Blood tests help to localize not only which organs are involved but also the nature of the process involved. X-rays enables the organ enlargement to be quantified. Many of these cases, however, end up having an organ biopsy collected under anaesthesia. This can either be collected as part of a laparotomy procedure (where the abdomen is opened) or through a ‘keyhole’ using an endoscope (the same instrument used for surgical sexing). This becomes necessary because an x-ray may show that the abdominal distension is due, for example, to the liver being enlarged, and blood tests may confirm that this organ is inflamed and not working well but a biopsy is needed to identify what the actual process is that is damaging the liver.

TUMOURS
Today, with our safer anaesthetics and more refined surgical procedures, a diagnosis of abdominal cancer does not necessarily equal euthanasia. Frustratingly, however, we are still not able to do as much for some of these patients as we would like. Clinical examination, x-rays and blood tests, usually allude to the problem. However, many of these cases end up at surgery. This not only enables us to accurately diagnose the problem but also places us in the situation to do something surgically if in fact this is appropriate. Cancer of the testes, ovary and kidney are considerably more common than most people realise, while cancer is a principle cause of liver enlargement. Some of these cancers can affect even young and middle-aged birds. Of all the species that we see, budgerigars seem particularly prone to a variety of tumours. The reason for this, however, remains unclear. Most tumours affect unlucky individuals at random in the same way that a tumour may affect a dog or cat, but there are some infectious causes of cancer in birds, e.g. herpes virus can induce tumours of the bile duct in parrots, and retrovirus can induce cancer in a variety of species.

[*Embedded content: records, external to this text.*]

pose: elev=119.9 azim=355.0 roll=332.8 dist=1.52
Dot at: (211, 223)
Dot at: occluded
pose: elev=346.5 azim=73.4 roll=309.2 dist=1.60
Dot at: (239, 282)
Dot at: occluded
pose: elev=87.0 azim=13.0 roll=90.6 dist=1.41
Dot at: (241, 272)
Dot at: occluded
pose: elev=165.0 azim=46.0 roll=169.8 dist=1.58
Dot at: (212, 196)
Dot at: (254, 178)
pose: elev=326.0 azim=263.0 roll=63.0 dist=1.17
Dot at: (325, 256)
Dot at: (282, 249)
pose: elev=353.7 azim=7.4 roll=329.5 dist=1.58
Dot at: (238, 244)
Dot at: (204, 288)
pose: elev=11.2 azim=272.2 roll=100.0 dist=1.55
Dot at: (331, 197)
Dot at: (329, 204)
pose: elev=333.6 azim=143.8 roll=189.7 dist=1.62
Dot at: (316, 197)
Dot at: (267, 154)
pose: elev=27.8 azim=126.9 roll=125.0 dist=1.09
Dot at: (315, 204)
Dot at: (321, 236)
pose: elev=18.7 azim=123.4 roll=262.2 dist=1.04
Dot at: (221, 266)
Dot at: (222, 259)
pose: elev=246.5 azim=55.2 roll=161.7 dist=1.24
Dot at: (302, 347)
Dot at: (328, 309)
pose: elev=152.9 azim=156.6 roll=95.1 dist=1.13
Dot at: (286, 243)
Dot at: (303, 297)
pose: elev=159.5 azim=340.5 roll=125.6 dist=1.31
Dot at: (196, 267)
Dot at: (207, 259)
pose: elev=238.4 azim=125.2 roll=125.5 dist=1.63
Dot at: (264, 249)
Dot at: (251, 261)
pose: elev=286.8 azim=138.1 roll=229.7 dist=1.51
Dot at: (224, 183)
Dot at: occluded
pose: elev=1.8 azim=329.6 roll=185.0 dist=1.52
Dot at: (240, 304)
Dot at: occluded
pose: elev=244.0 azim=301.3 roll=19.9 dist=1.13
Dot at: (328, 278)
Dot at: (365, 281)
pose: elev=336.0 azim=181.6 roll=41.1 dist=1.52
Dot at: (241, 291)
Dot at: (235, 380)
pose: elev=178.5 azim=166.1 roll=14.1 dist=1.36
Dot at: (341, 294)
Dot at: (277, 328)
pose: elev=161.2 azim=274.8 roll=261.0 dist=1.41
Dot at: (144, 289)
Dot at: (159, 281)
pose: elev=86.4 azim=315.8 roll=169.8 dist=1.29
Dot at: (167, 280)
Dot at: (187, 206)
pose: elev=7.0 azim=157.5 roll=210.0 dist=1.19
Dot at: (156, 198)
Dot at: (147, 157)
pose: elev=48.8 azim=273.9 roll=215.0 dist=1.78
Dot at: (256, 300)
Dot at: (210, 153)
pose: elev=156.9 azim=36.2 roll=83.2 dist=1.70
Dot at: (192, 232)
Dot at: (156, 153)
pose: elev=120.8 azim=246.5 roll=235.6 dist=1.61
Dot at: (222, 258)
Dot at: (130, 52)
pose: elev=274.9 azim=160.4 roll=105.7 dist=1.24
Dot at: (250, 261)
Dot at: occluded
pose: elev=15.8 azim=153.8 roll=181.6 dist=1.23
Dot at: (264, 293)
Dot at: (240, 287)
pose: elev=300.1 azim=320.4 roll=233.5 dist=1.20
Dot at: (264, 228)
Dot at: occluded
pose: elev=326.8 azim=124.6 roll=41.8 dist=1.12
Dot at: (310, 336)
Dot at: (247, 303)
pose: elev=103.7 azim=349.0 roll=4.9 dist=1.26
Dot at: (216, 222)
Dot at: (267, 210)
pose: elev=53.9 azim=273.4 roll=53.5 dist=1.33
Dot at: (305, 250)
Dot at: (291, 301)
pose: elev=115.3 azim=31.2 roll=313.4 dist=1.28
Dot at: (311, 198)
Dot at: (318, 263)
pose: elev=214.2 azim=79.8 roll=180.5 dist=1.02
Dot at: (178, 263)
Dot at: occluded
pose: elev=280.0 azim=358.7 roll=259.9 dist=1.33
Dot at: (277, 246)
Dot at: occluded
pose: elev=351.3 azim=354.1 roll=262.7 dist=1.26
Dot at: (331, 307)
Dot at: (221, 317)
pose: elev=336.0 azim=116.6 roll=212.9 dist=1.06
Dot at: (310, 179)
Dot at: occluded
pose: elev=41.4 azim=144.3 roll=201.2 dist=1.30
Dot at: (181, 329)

Accurate diagnosis, even if it results in euthanasia, means that the euthanasia is an informed one, knowing that nothing can be done for the bird.

Recognition by the aviculturist of abdominal swelling in one of his birds and the prompt presentation to an avian vet, make a successful outcome more likely. Diagnostic testing can be expensive and sometimes the amount of diagnostic work done has to be determined by the owner’s means and the value of the bird. Obviously, the more diagnostic work that is done, the more fully the whole biology of the health problem can be understood, the more effective any prescribed medication is likely to be and the more prepared the vet can be if the bird does require an operation. Even if an individual bird is lost, understanding the problem fully can have long-term beneficial spin-offs for the aviculturist so that further losses can be prevented or reduced in the aviary.